Kàtia Kabànova is an opera of a tragic, dark and terrible beauty: a woman trapped in a marriage that is unsatisfactory from all angles tries to find an exit to the vital suffocation she is feeling in the arms of a lover who is even weaker than her husband.
The feelings of guilt and, above all, a tyrant perverse and dominating mother-in-law summarising an oppressing and asphyxiating social entourage, will be make sure to make impossible any other solution but the suicide for the protagonist. The piece, which connects with Madame Bovary or even Anna Karenina, brings its originality precisely because of the omnipresent human evil embodied by the mother-in-law, who comes to be a real co-protagonist of the opera.
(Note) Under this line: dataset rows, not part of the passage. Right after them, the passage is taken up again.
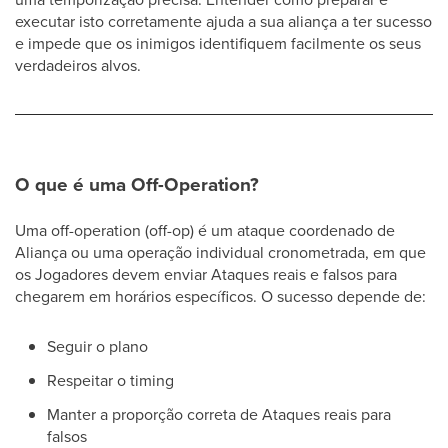
executar isto corretamente ajuda a sua aliança a ter sucesso
e impede que os inimigos identifiquem facilmente os seus
verdadeiros alvos.
O que é uma Off-Operation?
Uma off-operation (off-op) é um ataque coordenado de
Aliança ou uma operação individual cronometrada, em que
os Jogadores devem enviar Ataques reais e falsos para
chegarem em horários específicos. O sucesso depende de:
Seguir o plano
Respeitar o timing
Manter a proporção correta de Ataques reais para
falsos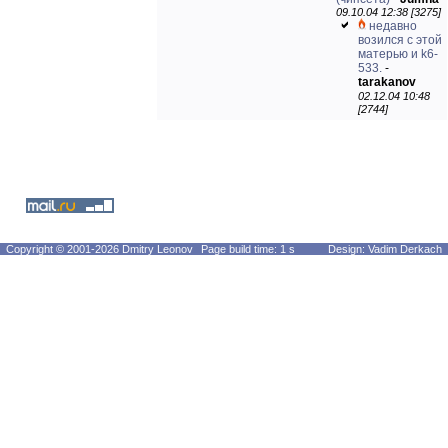
09.10.04 12:38 [3275]
недавно
возился с этой
матерью и k6-
533.
-
tarakanov
02.12.04 10:48
[2744]
Copyright © 2001-2026 Dmitry Leonov
Page build time: 1 s
Design: Vadim Derkach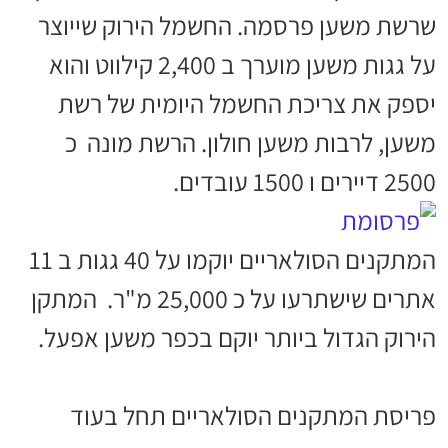
שרשת משען פרסמה. החשמל הירוק שייוצר
על גגות משען מוערך ב 2,400 קילווט והוא
יספק את צריכת החשמל היומית של רשת
משען, לרבות משען חולון. הרשת מונה כ
2500 דיירים ו 1500 עובדים.
המתקנים הסולאריים יוקמו על 40 גגות ב 11
אתרים שישתרעו על כ 25,000 מ"ר. המתקן
הירוק הגדול ביותר יוקם בכפר משען אפעל.
פריסת המתקנים הסולאריים תחל בעוד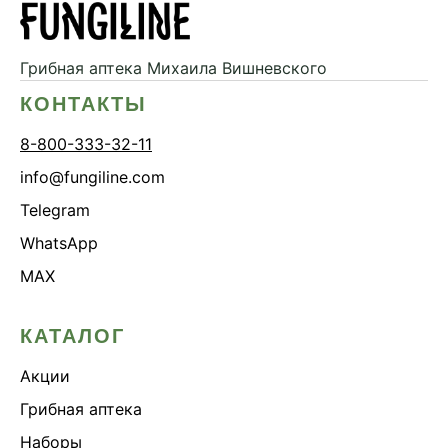
Дикий ямс
Для волос
Грибная аптека
Михаила Вишневского
Для кожи
КОНТАКТЫ
Ежовик гребенчатый
8-800-333-32-11
Желчегонное
info@fungiline.com
Женское здоровье
Telegram
Зависимости
WhatsApp
Защита печени
MAX
Зверобой
Здоровая микробиота
КАТАЛОГ
Здоровое пищеварение
Акции
Здоровые суставы
Здоровый микробиом
Грибная аптека
Здоровье легких
Наборы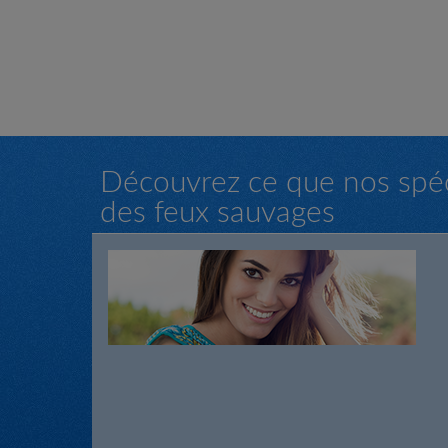
Découvrez ce que nos spéci
des feux sauvages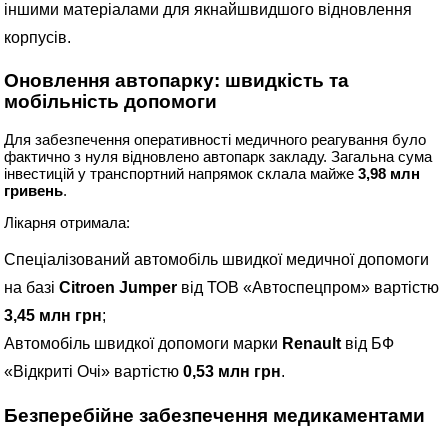
іншими матеріалами для якнайшвидшого відновлення
корпусів.
Оновлення автопарку: швидкість та
мобільність допомоги
Для забезпечення оперативності медичного реагування було
фактично з нуля відновлено автопарк закладу. Загальна сума
інвестицій у транспортний напрямок склала майже
3,98 млн
гривень
.
Лікарня отримала:
Спеціалізований автомобіль швидкої медичної допомоги
на базі
Citroen Jumper
від ТОВ «Автоспецпром» вартістю
3,45 млн грн
;
Автомобіль швидкої допомоги марки
Renault
від БФ
«Відкриті Очі» вартістю
0,53 млн грн
.
Безперебійне забезпечення медикаментами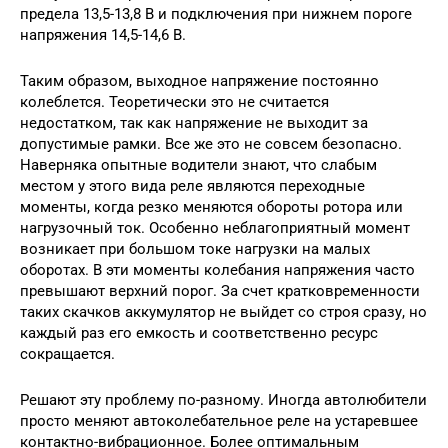
предела 13,5-13,8 В и подключения при нижнем пороге
напряжения 14,5-14,6 В.
Таким образом, выходное напряжение постоянно
колеблется. Теоретически это не считается
недостатком, так как напряжение не выходит за
допустимые рамки. Все же это не совсем безопасно.
Наверняка опытные водители знают, что слабым
местом у этого вида реле являются переходные
моменты, когда резко меняются обороты ротора или
нагрузочный ток. Особенно неблагоприятный момент
возникает при большом токе нагрузки на малых
оборотах. В эти моменты колебания напряжения часто
превышают верхний порог. За счет кратковременности
таких скачков аккумулятор не выйдет со строя сразу, но
каждый раз его емкость и соответственно ресурс
сокращается.
Решают эту проблему по-разному. Иногда автолюбители
просто меняют автоколебательное реле на устаревшее
контактно-вибрационное. Более оптимальным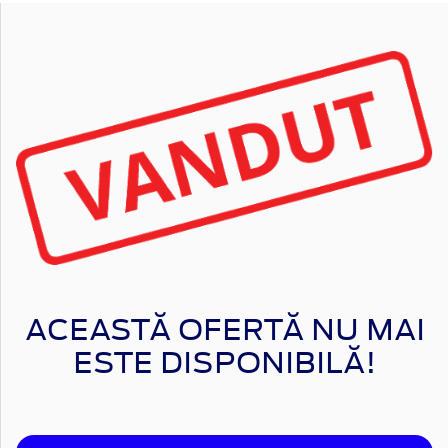
ACEASTĂ OFERTĂ NU MAI
ESTE DISPONIBILĂ!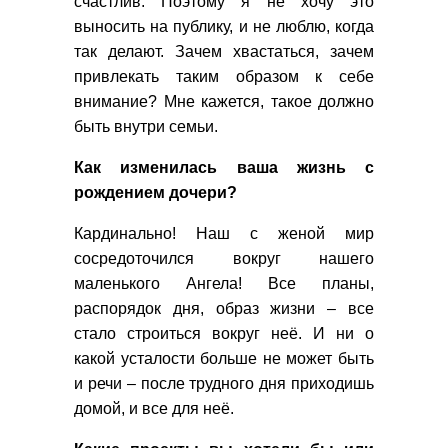
счастлив. Поэтому я не хочу это
выносить на публику, и не люблю, когда
так делают. Зачем хвастаться, зачем
привлекать таким образом к себе
внимание? Мне кажется, такое должно
быть внутри семьи.
Как изменилась ваша жизнь с
рождением дочери?
Кардинально! Наш с женой мир
сосредоточился вокруг нашего
маленького Ангела! Все планы,
распорядок дня, образ жизни – все
стало строиться вокруг неё. И ни о
какой усталости больше не может быть
и речи – после трудного дня приходишь
домой, и все для неё.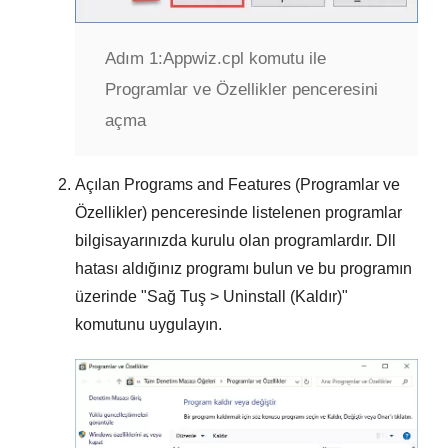
Adım 1:
Appwiz.cpl komutu ile
Programlar ve Özellikler penceresini
açma
Açılan
Programs and Features (Programlar ve
Özellikler)
penceresinde listelenen programlar
bilgisayarınızda kurulu olan programlardır.
Dll
hatası aldığınız programı
bulun ve bu programın
üzerinde "
Sağ Tuş > Uninstall (Kaldır)
"
komutunu uygulayın.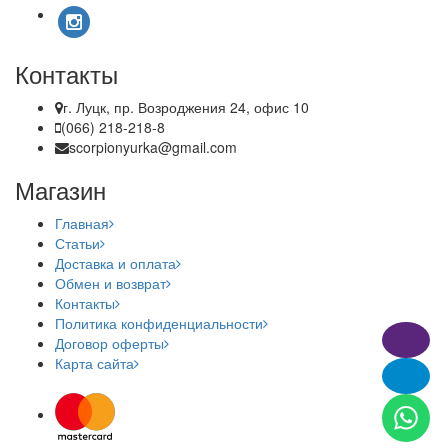
Контакты
г. Луцк, пр. Возроджения 24, офис 10
(066) 218-218-8
scorpionyurka@gmail.com
Магазин
Главная
Статьи
Доставка и оплата
Обмен и возврат
Контакты
Политика конфиденциальности
Договор оферты
Карта сайта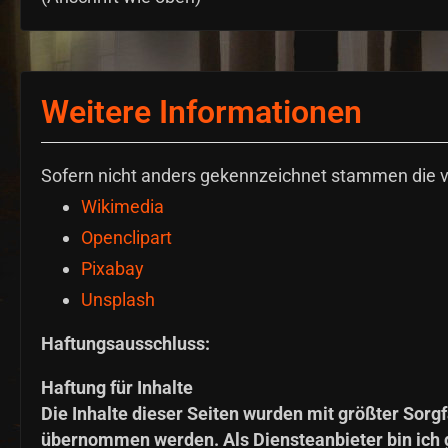
Weitere Informationen
Sofern nicht anders gekennzeichnet stammen die v
Wikimedia
Openclipart
Pixabay
Unsplash
Haftungsausschluss:
Haftung für Inhalte
Die Inhalte dieser Seiten wurden mit größter Sorgfa
übernommen werden. Als Diensteanbieter bin ich g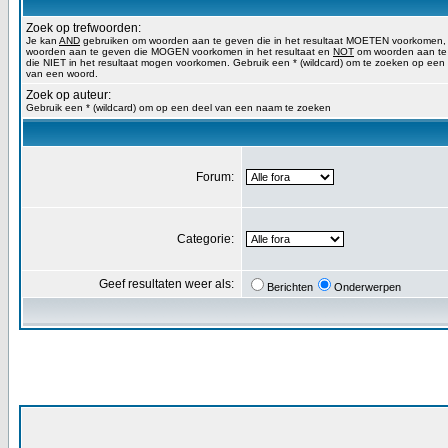
Zoek op trefwoorden:
Je kan
AND
gebruiken om woorden aan te geven die in het resultaat MOETEN voorkomen
woorden aan te geven die MOGEN voorkomen in het resultaat en
NOT
om woorden aan te
die NIET in het resultaat mogen voorkomen. Gebruik een * (wildcard) om te zoeken op een
van een woord.
Zoek op auteur:
Gebruik een * (wildcard) om op een deel van een naam te zoeken
Forum:
Categorie:
Geef resultaten weer als:
Berichten
Onderwerpen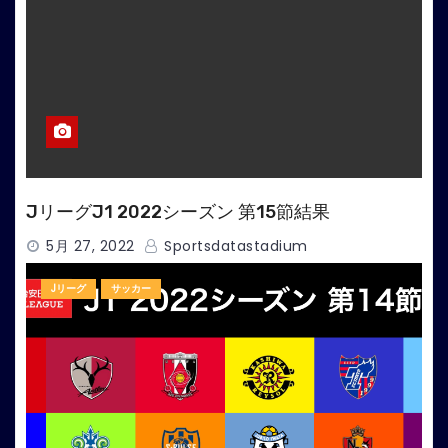
JリーグJ1 2022シーズン 第15節結果
5月 27, 2022
Sportsdatastadium
Jリーグ
サッカー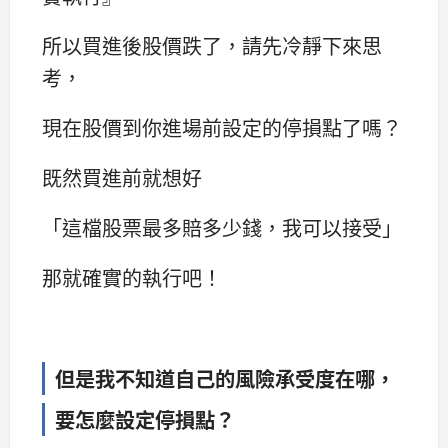
所以買進後股價跌了，請先冷靜下來思
考，
現在股價到你進場前設定的停損點了嗎？
既然買進前就想好
「這檔股票最多賠多少錢，我可以接受」
那就確實的執行吧！
但是我不知道自己的風險承受度在哪，
要怎麼設定停損點？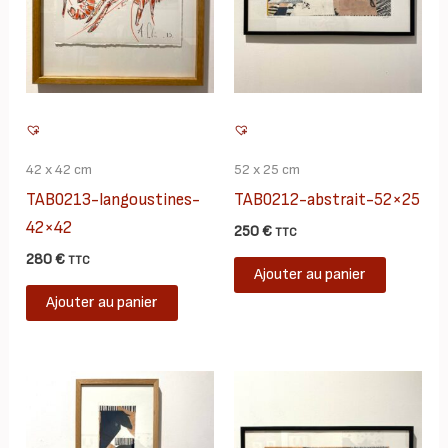
42 x 42 cm
52 x 25 cm
TAB0213-langoustines-
TAB0212-abstrait-52×25
42×42
250
€
TTC
280
€
TTC
Ajouter au panier
Ajouter au panier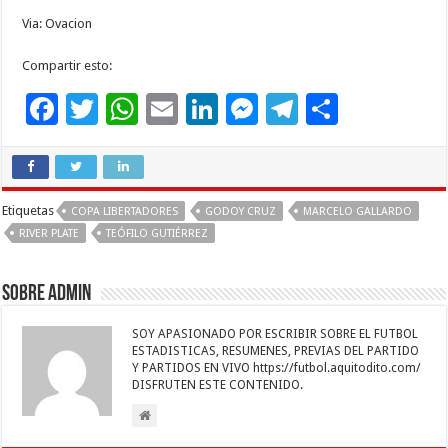
Via: Ovacion
Compartir esto:
F
T
W
E
Li
M
T
C
ac
wi
h
m
n
es
el
o
e
tt
at
ai
k
se
e
m
b
er
sA
l
e
n
gr
p
Etiquetas
COPA LIBERTADORES
GODOY CRUZ
MARCELO GALLARDO
o
p
dI
g
a
ar
RIVER PLATE
TEÓFILO GUTIÉRREZ
o
p
n
er
m
ti
k
r
Sobre admin
SOY APASIONADO POR ESCRIBIR SOBRE EL FUTBOL
ESTADISTICAS, RESUMENES, PREVIAS DEL PARTIDO
Y PARTIDOS EN VIVO https://futbol.aquitodito.com/
DISFRUTEN ESTE CONTENIDO.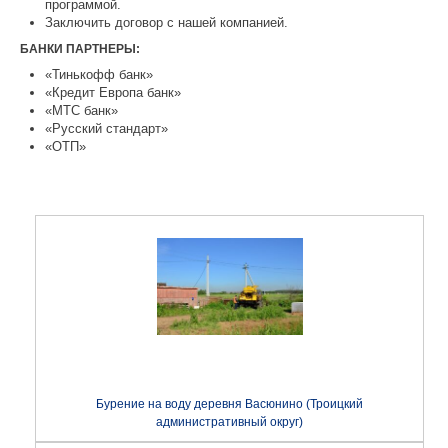
программой.
Заключить договор с нашей компанией.
БАНКИ ПАРТНЕРЫ:
«Тинькофф банк»
«Кредит Европа банк»
«МТС банк»
«Русский стандарт»
«ОТП»
Бурение на воду деревня Васюнино (Троицкий
административный округ)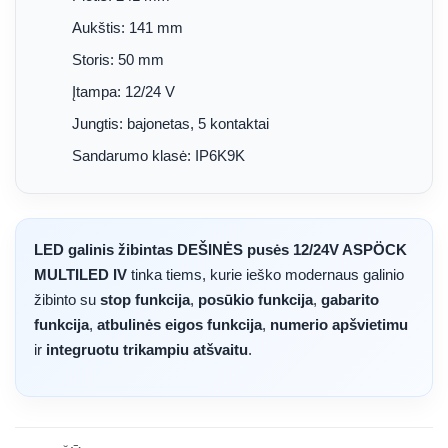
Aukštis: 141 mm
Storis: 50 mm
Įtampa: 12/24 V
Jungtis: bajonetas, 5 kontaktai
Sandarumo klasė: IP6K9K
LED galinis žibintas DEŠINĖS pusės 12/24V ASPÖCK
MULTILED IV
tinka tiems, kurie ieško modernaus galinio
žibinto su
stop funkcija
,
posūkio funkcija
,
gabarito
funkcija
,
atbulinės eigos funkcija
,
numerio apšvietimu
ir
integruotu trikampiu atšvaitu
.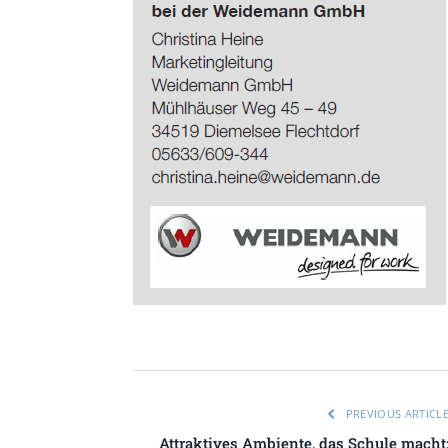
PREVIOUS ARTICL
Attraktives Ambiente, das Schule macht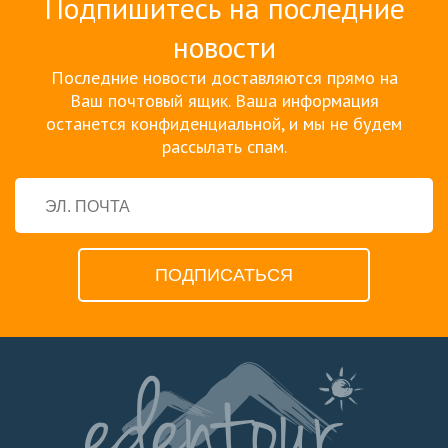
Подпишитесь на последние
новости
Последние новости доставляются прямо на
Ваш почтовый ящик. Ваша информация
останется конфиденциальной, и мы не будем
рассылать спам.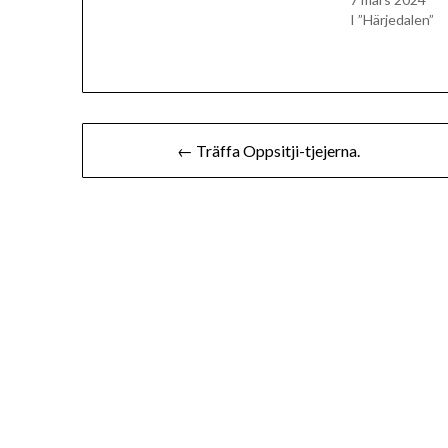
I ”Härjedalen”
Inläggsnavigering
← Träffa Oppsitji-tjejerna.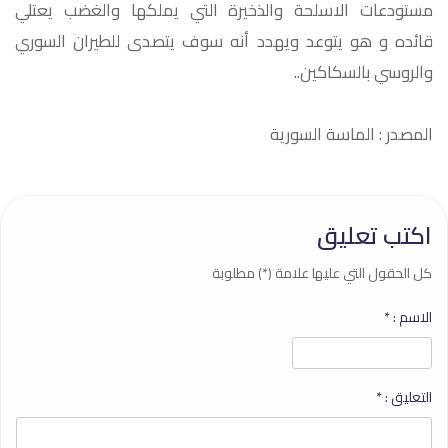
مستودعات الاسلحة والذخيرة التي يملكها والغضب يعتلي
قائده و هو يتوعد ويهدد أنه سوف يتصدى للطيران السوري
والروسي بالسكاكين..
المصدر : الماسة السورية
اكتب تعليق
كل الحقول التي عليها علامة (*) مطلوبة
الاسم :
*
التعليق :
*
The production, created by David Alden for the ENO a few years ago, presents many recurring elements in his work, such as highly inclining floors that hinder the singers’ movements but symbolise the instability of the dramatic situations. It is visually severe, serious, simplified to the extreme and totally removed from the rural drama, or the realism, which are the usual contexts of this title’s productions.
This production, with scenography by Charles Edwards, escapes the monotony and the boredom as it is given life by the meaningful lighting of Adam Silverman, who makes an almost expressionist use of the characters’ shadows projected onto the walls. The frequent movement of the walls to create the different spaces required by the plot also brings variety to the staging. To serve this accurate and intelligent production we enjoyed a truly high quality cast who fully committed to the suggestions of the stage director.
Patricia Racette – who was part of the original production when it was premiered in English, naturally, at the ENO – prepared the piece again in the original Czech text to perform it in Barcelona. In all aspects, Racette was a great performer: vocally, obviously, as well as in the style, but also as an actress capable of conveying all the unbearable suffering, the desperation and the tragic dimension of the character. Next to her, Rosie Aldridge accomplished a perfect, hieratical, monolithically evil, cold and cruel mother-in-law. Michaela Selinger delivered with skill a young, alive, self-confident Varvara who escapes the oppression by fleeing to Moscow with her lover.
The weak Tikhon, incapable of facing his mother, was very well performed in all aspects by Francisco Vas. The frivolous and thoughtless Boris, who irresponsibly will unleash Kàtia’s passion, also received a good performance from Nikolai Schukoff. The depraved Dikoi was delivered with a slight barbaric excess by Aleksander Teliga. Kudriaix, the teacher, in love with Varvara, the only man who comes off well in this drama, was very correctly interpreted by Antonio Lozano. Also good were Josep-Ramon Oliver, Mireia Pintó and Marisa Martins in the minor roles.
Josep Pons, the in-house conductor of the Liceu’s Orchestra, assumed the musical direction of the performance and did so magnificently. Janáček’s very original writing for the voice emerges directly from the rhythm and melodic profile of the Czech language’s prosody to the extreme, fitting it like a glove. It is not easy to accompany it by an orchestra that needs to navigate the dissonances typical of the 20th century musical language whilst often also having to know how to expand in a lyrical élan linking directly with the late Romanticism. Pons and the orchestra managed to handle these two extremes well.